▶ **TO DO**: Could you return every line of the records below that contains the word "manager"?
Start of Block
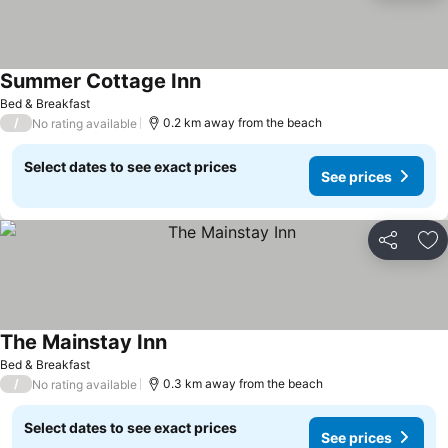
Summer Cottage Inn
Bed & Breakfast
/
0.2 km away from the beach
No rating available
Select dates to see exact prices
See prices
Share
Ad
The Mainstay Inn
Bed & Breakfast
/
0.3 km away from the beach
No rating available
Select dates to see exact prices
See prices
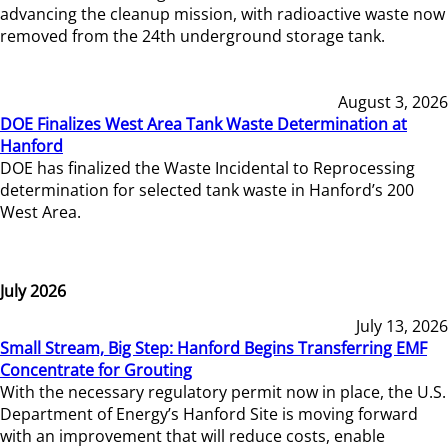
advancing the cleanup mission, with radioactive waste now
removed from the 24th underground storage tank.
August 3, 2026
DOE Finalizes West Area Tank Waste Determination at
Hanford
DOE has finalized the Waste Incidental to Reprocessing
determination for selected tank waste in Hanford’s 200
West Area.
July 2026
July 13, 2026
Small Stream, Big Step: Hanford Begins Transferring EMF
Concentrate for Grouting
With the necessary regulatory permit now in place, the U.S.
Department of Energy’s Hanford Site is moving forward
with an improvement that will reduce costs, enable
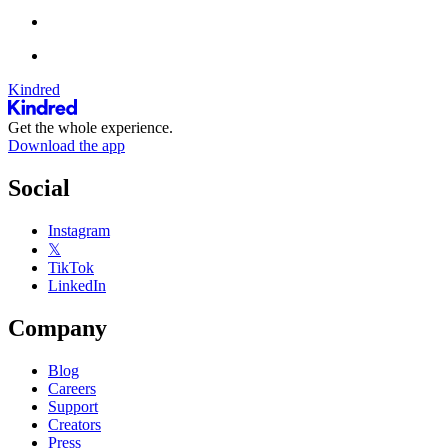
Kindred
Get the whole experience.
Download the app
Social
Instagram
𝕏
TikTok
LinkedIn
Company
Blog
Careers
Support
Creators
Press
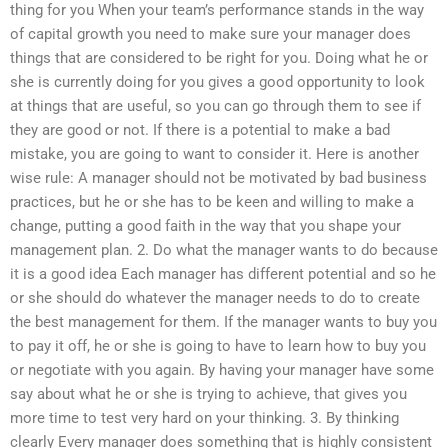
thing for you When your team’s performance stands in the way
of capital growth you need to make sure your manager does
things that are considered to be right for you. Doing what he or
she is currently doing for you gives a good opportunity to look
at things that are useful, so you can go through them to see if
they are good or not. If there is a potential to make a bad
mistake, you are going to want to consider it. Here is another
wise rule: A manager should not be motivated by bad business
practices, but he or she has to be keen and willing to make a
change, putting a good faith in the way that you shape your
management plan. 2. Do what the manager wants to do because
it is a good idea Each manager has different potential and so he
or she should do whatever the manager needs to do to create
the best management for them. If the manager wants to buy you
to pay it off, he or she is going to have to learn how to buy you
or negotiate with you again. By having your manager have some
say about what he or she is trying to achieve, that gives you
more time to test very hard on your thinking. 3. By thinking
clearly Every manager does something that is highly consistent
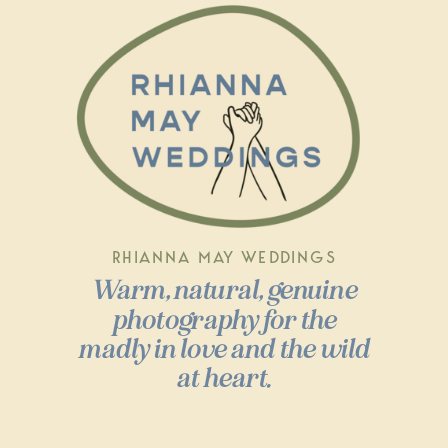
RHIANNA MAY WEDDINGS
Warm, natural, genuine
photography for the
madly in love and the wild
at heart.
End of Block
▶ **ANSWER AREA**:
of capital growth you need to make sure your manager does
wise rule: A manager should not be motivated by bad business
management plan. 2. Do what the manager wants to do because
it is a good idea Each manager has different potential and so he
or she should do whatever the manager needs to do to create
the best management for them. If the manager wants to buy you
or negotiate with you again. By having your manager have some
clearly Every manager does something that is highly consistent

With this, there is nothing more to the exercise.